= Beginning of Section =

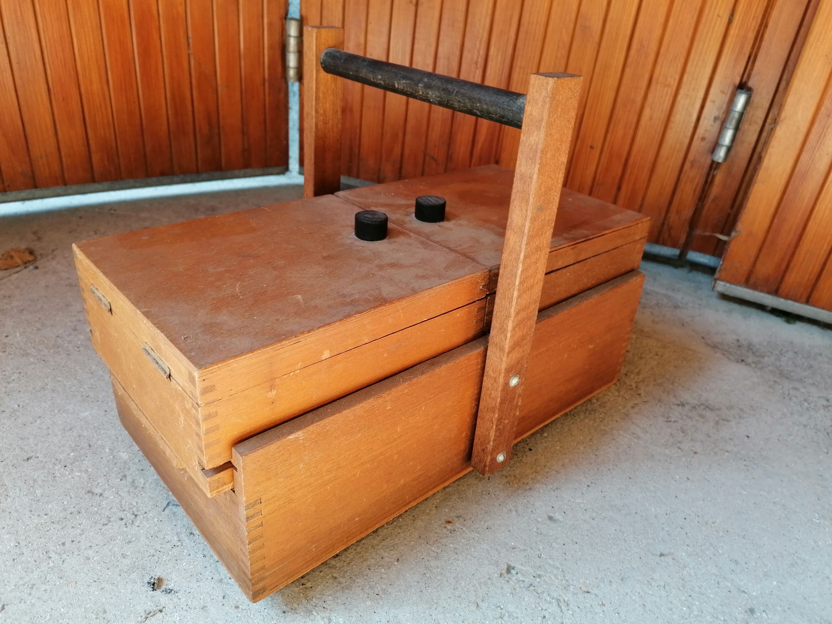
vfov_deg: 51.4
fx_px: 649
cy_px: 312
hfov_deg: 65.3
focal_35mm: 27
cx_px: 416
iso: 64
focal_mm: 4.75
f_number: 1.8
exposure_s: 1/50
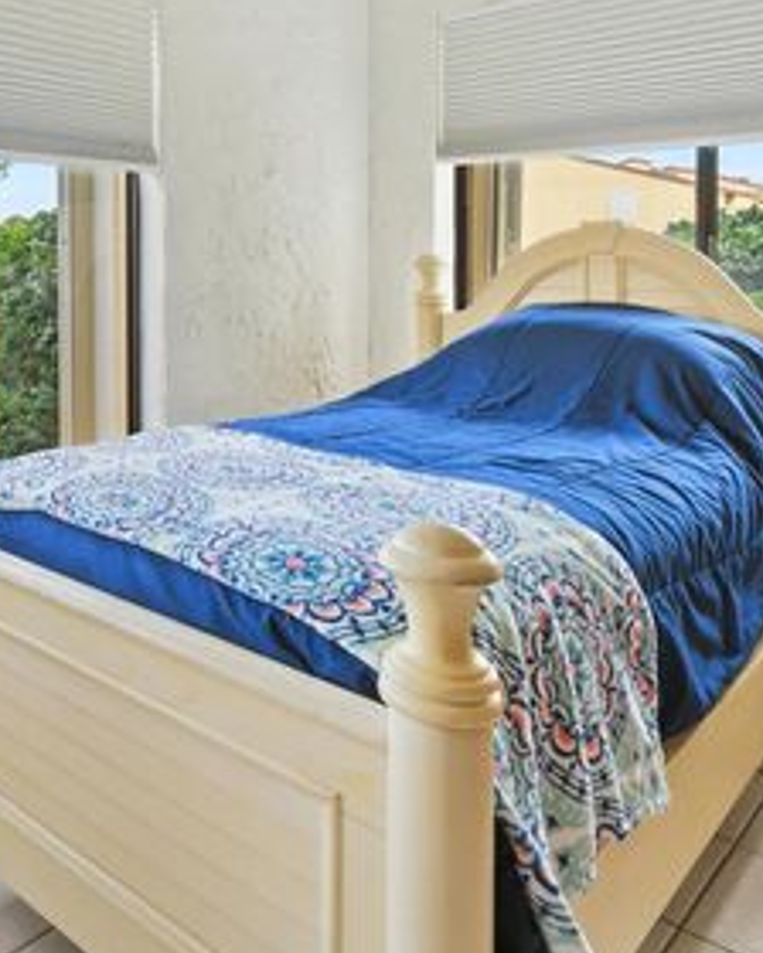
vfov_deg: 57.2
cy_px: 301
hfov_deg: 44.0
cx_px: 68
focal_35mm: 30
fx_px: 847
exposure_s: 1/2.5
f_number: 9
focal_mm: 14
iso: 250
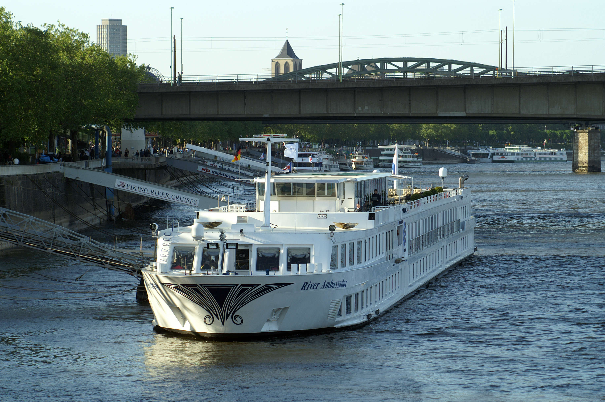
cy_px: 201
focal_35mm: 165
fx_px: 2770
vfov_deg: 8.3
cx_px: 302
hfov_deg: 12.5
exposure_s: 1/300
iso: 100
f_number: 5.6
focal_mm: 110
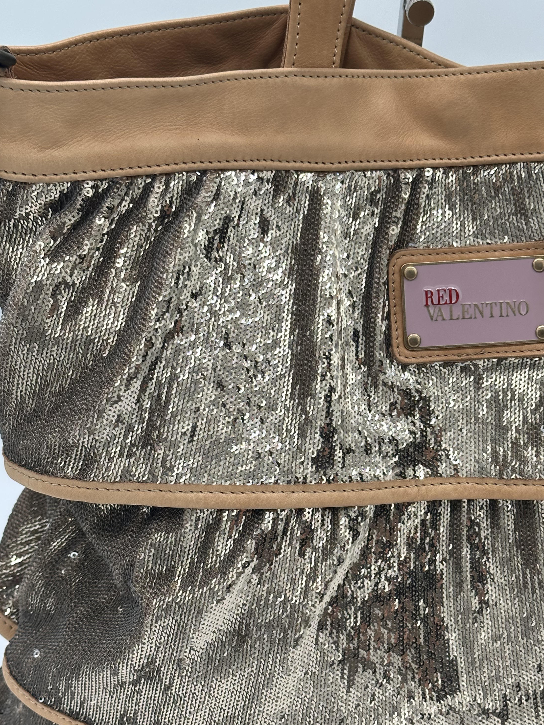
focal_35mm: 66
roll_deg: -4.1
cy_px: 415
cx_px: 333
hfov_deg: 22.2
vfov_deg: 29.4
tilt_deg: -23.9
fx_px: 1383
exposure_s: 1/401
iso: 64
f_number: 1.78
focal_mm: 6.86
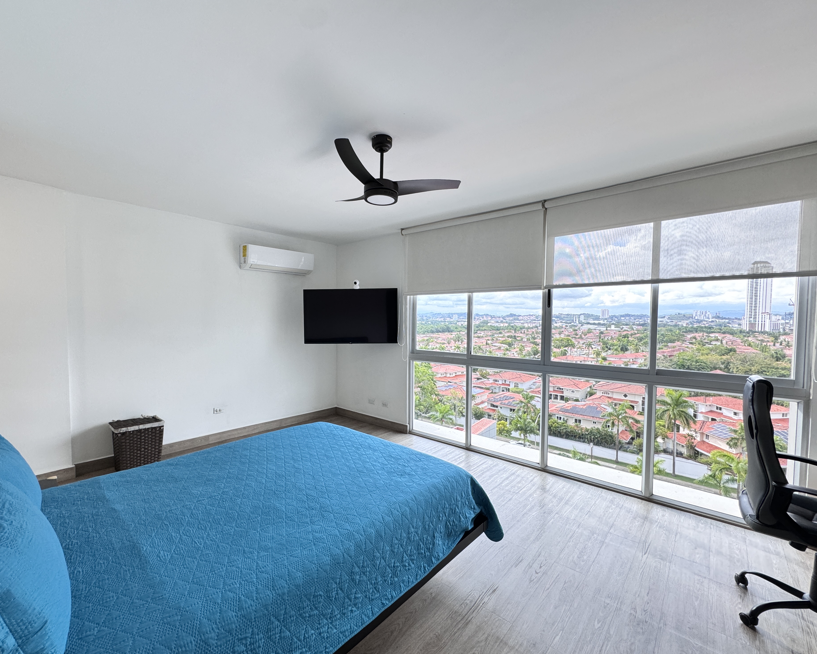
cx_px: 386
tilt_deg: -1.7
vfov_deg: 84.0
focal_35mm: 15
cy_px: 335
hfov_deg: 96.7
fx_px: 363
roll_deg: +0.0
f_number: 2.2
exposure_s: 1/99
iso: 160
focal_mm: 2.22
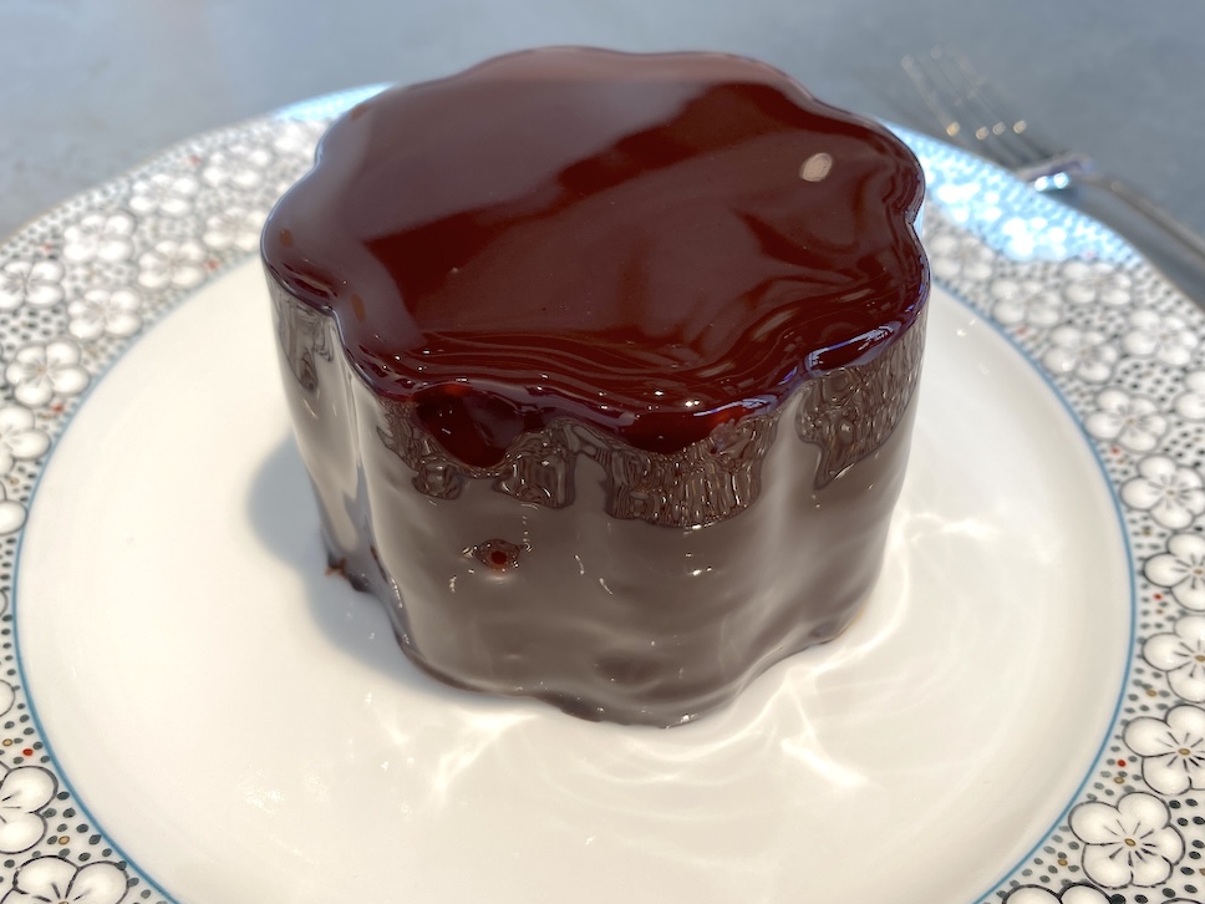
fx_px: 1079
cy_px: 432
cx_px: 644
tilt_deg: -45.4
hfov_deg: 58.3
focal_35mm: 31
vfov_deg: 45.4
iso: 32
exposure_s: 1/111
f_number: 1.8
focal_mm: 4.25
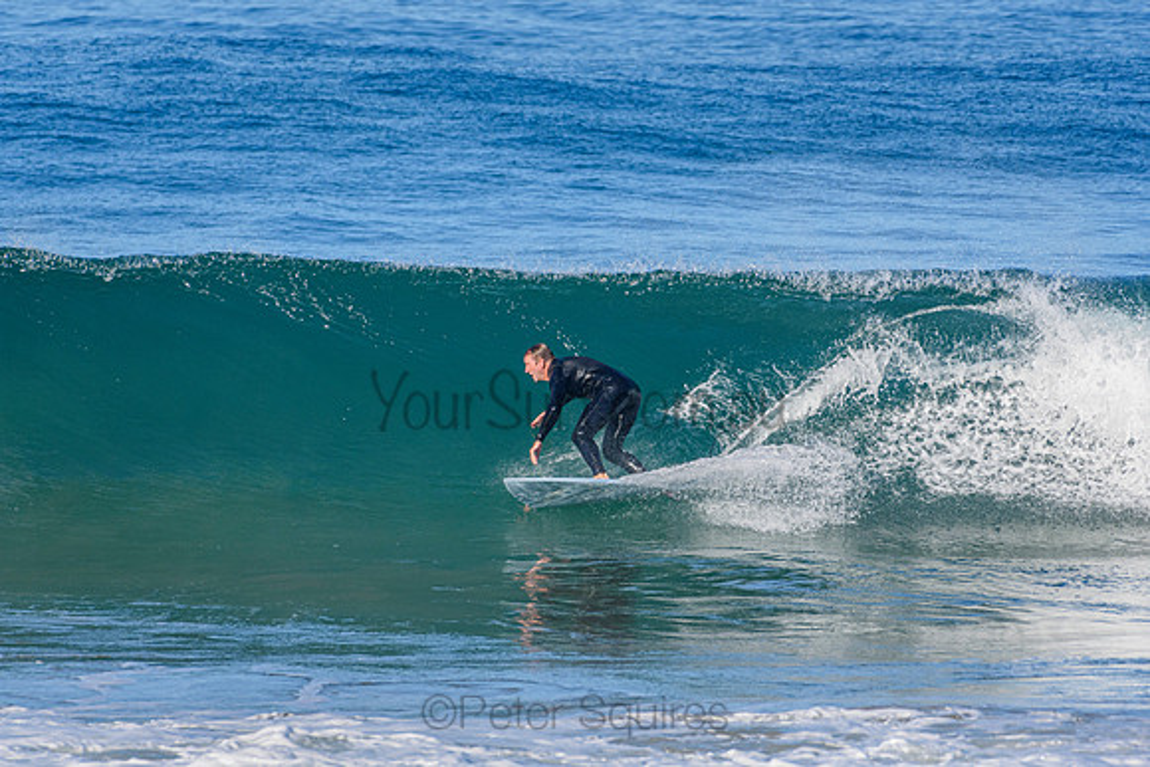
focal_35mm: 750
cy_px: 384
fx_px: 23963
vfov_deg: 1.8
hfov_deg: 2.7
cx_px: 575
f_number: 5.6
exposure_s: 1/2000
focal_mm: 500
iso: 400
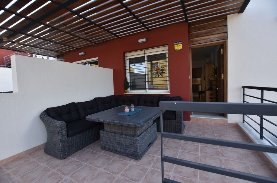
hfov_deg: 100.5
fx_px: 115
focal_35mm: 15
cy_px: 92
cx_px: 138
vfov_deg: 77.0
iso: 200
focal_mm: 10
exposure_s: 1/320
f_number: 4.5
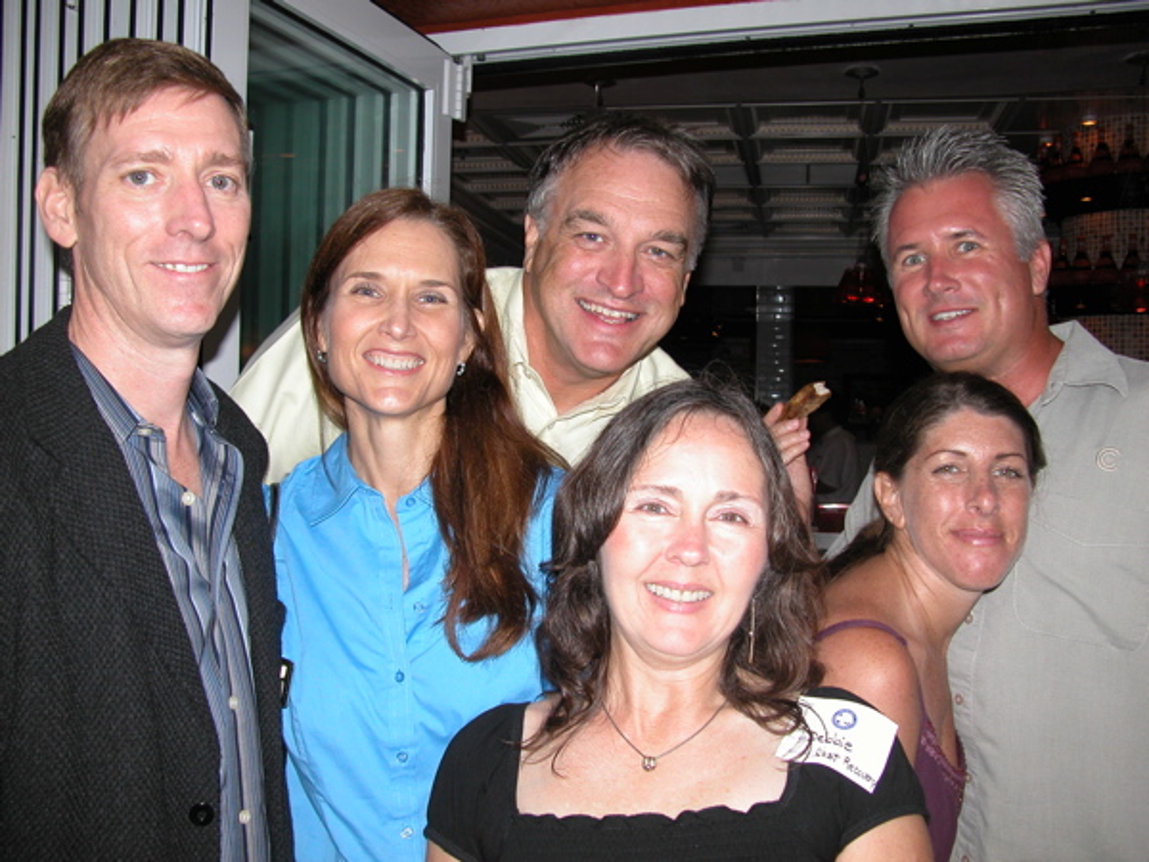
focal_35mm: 35
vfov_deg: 40.7
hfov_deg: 52.6
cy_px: 431
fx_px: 1162
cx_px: 574
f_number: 2.8
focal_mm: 8.9
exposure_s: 1/60
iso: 100
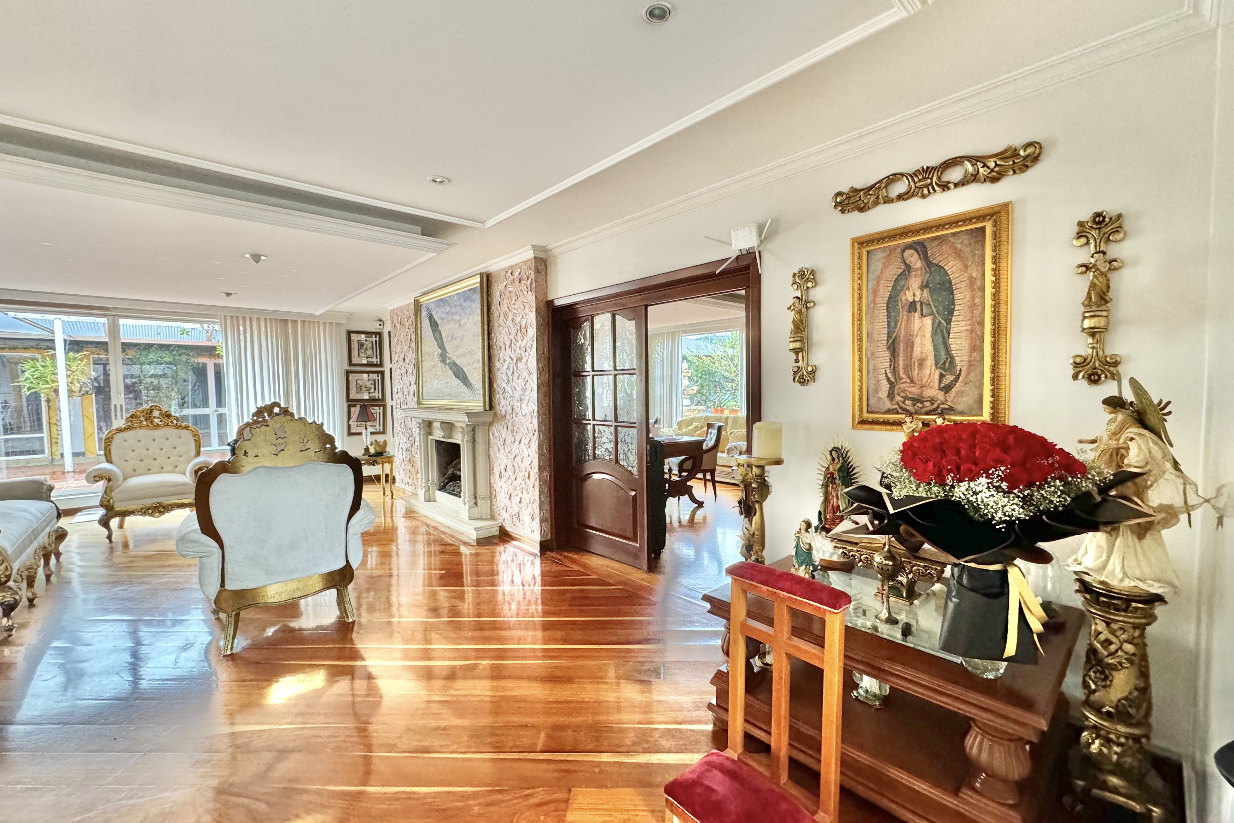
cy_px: 416
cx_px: 635
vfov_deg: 77.3
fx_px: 514
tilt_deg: -2.8
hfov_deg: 100.4
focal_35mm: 15
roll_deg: +1.1
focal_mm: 2.22
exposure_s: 1/91
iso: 320
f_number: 2.2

= End of Section =

Work request: An exact copy of all the entries above is required, with every picture left out.

Exercise response:
vfov_deg: 51.4
fx_px: 649
cy_px: 312
hfov_deg: 65.3
focal_35mm: 27
cx_px: 416
iso: 64
focal_mm: 4.75
f_number: 1.8
exposure_s: 1/50
vfov_deg: 57.2
cy_px: 301
hfov_deg: 44.0
cx_px: 68
focal_35mm: 30
fx_px: 847
exposure_s: 1/2.5
f_number: 9
focal_mm: 14
iso: 250
cy_px: 201
focal_35mm: 165
fx_px: 2770
vfov_deg: 8.3
cx_px: 302
hfov_deg: 12.5
exposure_s: 1/300
iso: 100
f_number: 5.6
focal_mm: 110
focal_35mm: 66
roll_deg: -4.1
cy_px: 415
cx_px: 333
hfov_deg: 22.2
vfov_deg: 29.4
tilt_deg: -23.9
fx_px: 1383
exposure_s: 1/401
iso: 64
f_number: 1.78
focal_mm: 6.86
cx_px: 386
tilt_deg: -1.7
vfov_deg: 84.0
focal_35mm: 15
cy_px: 335
hfov_deg: 96.7
fx_px: 363
roll_deg: +0.0
f_number: 2.2
exposure_s: 1/99
iso: 160
focal_mm: 2.22
fx_px: 1079
cy_px: 432
cx_px: 644
tilt_deg: -45.4
hfov_deg: 58.3
focal_35mm: 31
vfov_deg: 45.4
iso: 32
exposure_s: 1/111
f_number: 1.8
focal_mm: 4.25
focal_35mm: 750
cy_px: 384
fx_px: 23963
vfov_deg: 1.8
hfov_deg: 2.7
cx_px: 575
f_number: 5.6
exposure_s: 1/2000
focal_mm: 500
iso: 400
hfov_deg: 100.5
fx_px: 115
focal_35mm: 15
cy_px: 92
cx_px: 138
vfov_deg: 77.0
iso: 200
focal_mm: 10
exposure_s: 1/320
f_number: 4.5
focal_35mm: 35
vfov_deg: 40.7
hfov_deg: 52.6
cy_px: 431
fx_px: 1162
cx_px: 574
f_number: 2.8
focal_mm: 8.9
exposure_s: 1/60
iso: 100
cy_px: 416
cx_px: 635
vfov_deg: 77.3
fx_px: 514
tilt_deg: -2.8
hfov_deg: 100.4
focal_35mm: 15
roll_deg: +1.1
focal_mm: 2.22
exposure_s: 1/91
iso: 320
f_number: 2.2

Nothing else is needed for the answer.